If you were not informed of the backdrop for “Tumbling Woman,” which transforms an upside-down woman perched on her shoulders into a universal symbol of suffering, you might think the pose indicates the choreography of modern dancer or a yogi practicing a leg-strengthening exercise.
This is the problem with nearly all of the paintings in the exhibition; you have to keep reminding yourself that they were done in response to feelings stirred up by the apocalyptic implications of the pandemic.
Done in oil and acrylic, “Inexplicable Joy in the Time of Corona” (2020), depicts two nude children dancing, their backs to the viewer, on the far right of the painting.
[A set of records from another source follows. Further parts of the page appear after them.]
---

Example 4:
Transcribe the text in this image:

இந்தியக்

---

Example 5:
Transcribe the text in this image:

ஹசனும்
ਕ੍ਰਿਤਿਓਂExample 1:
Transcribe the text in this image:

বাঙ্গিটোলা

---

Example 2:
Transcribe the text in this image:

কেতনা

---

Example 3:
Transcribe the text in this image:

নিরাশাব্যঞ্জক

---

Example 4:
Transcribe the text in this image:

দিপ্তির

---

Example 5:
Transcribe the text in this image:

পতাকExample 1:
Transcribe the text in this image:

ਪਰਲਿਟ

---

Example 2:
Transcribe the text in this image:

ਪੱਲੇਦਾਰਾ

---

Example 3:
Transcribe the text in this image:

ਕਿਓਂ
Between them, facing us, a nearly featureless woman in a black dress dances with them, one knee raised, and her arms flung outward. Her face is defined by a few quick brushstrokes.
Other than the patch of green beneath their feet, the painting has been laid in with thin washes of blue. Much of the canvas edges are left unpainted, along with a large area to the left of the green, at the bottom of the painting.
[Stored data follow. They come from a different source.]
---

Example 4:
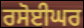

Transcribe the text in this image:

ਰਸੋਈਘਰ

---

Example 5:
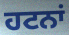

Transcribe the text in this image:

ਹਟਨਾਂ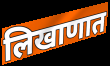
लिखाणात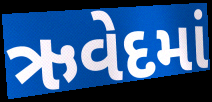
ઋવેદમાં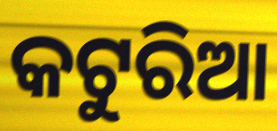
କଟୁରିଆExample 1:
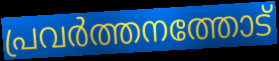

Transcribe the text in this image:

പ്രവർത്തനത്തോട്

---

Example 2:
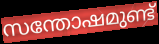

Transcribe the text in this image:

സന്തോഷമുണ്ട്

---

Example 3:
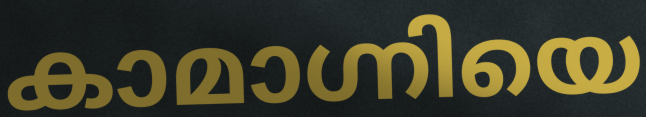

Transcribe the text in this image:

കാമാഗ്നിയെ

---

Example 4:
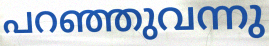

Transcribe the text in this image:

പറഞ്ഞുവന്നു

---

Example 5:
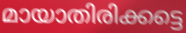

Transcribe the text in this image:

മായാതിരിക്കട്ടെ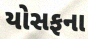
યોસફનાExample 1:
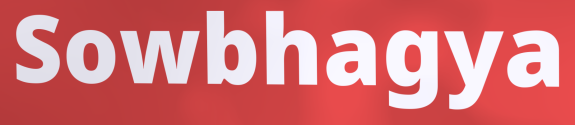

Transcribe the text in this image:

Sowbhagya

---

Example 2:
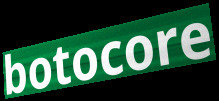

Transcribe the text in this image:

botocore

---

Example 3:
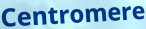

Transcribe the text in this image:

Centromere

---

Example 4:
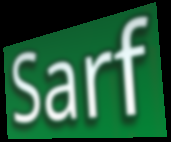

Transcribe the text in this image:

Sarf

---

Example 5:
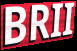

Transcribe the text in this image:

BRIIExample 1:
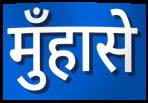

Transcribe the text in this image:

मुँहासे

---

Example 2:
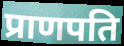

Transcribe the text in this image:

प्राणपति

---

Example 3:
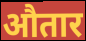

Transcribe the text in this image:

औतार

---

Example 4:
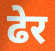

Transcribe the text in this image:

ढेर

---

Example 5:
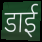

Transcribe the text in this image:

डाई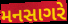
મનસાગરે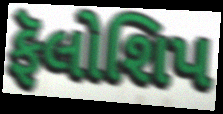
ફૅલોશિપ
Does the apparent speed of the execution – perhaps even in one shot – convey urgency or the need for spontaneity? While achieving a sense of immediacy, the paintings fail to create a physical space for the figures and a psychic space for the viewer.
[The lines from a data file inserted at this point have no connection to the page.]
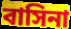
বাসিনা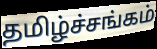
தமிழ்ச்சங்கம்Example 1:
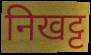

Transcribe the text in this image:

निखट्ट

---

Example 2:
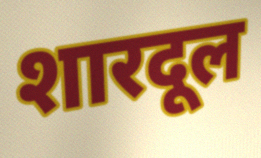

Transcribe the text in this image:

शारदूल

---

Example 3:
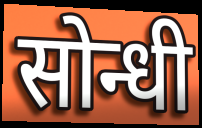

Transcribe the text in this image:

सोन्धी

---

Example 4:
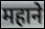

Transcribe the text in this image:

महाने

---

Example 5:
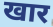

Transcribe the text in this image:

खार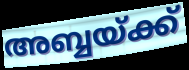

If I did not read the title, would I connect the dancing figures to the pandemic? Does the fact that these nude children are well fed and happily dancing relate in any way to the deleterious effects of COVID-19 and the need to socially distance?
No less than the elites populating similar environs in Fischl’s work of recent decades, the people depicted here exist in a privileged bubble. His views of them are cliché and sentimental.
In “American Hula” (2020), we see a gyrating muscular nude man from behind, as a red, white, and blue hula hoop spins around his waist. An ominous, dark blue sky looms above, with a fringe of washy drips running over light blue patches just above the horizon.
What’s up with Fischl’s nod to Abstract Expressionism and its promiscuous drips? Is he trying to be a bravura painter in the mode of Willem de Kooning?
The one exception to this unconvincing body of work is “Preparing to Swim the Channel” (2020), which depicts two people on a beach. An adolescent boy in blue swim trunks stands on the far left, facing diagonally toward the right, occupying a narrow space between the canvas’s left edge and the left end of a mound-like, grassy island rising above the horizon.
On the other side of the painting, in a larger space defined by the island’s right end and the canvas’s right edge, a woman with short-cropped hair stands on her toes with one hand on her hip, staring at the boy with apparent disapproval. She is wearing an unbuttoned scarlet red and dark blue knit sweater, which exposes part of her naked chest. Is she standing on her toes to give the boy a better view of her breasts?
This is the one painting in the exhibition whose pictorial composition enhances the isolation of the figures, their physical and psychological distance from each other, without needing to invoke the framework of COVID-19 as a justification.
Whenever Fischl gestures toward the topical, his paintings are hampered by his subjects’ privileged whiteness. More than 35 years ago, in “A Visit to/A Visit From/The Island,” he segregated the leisured whites and suffering Blacks into separate domains. Since then, he has narrowed his focus, apparently without feeling the need to investigate that division except in the most cursory fashion.
Eric Fischl: Meditations on Melancholia continues at Skarstedt (19 East 64th Street, Upper East Side, Manhattan) through December 18.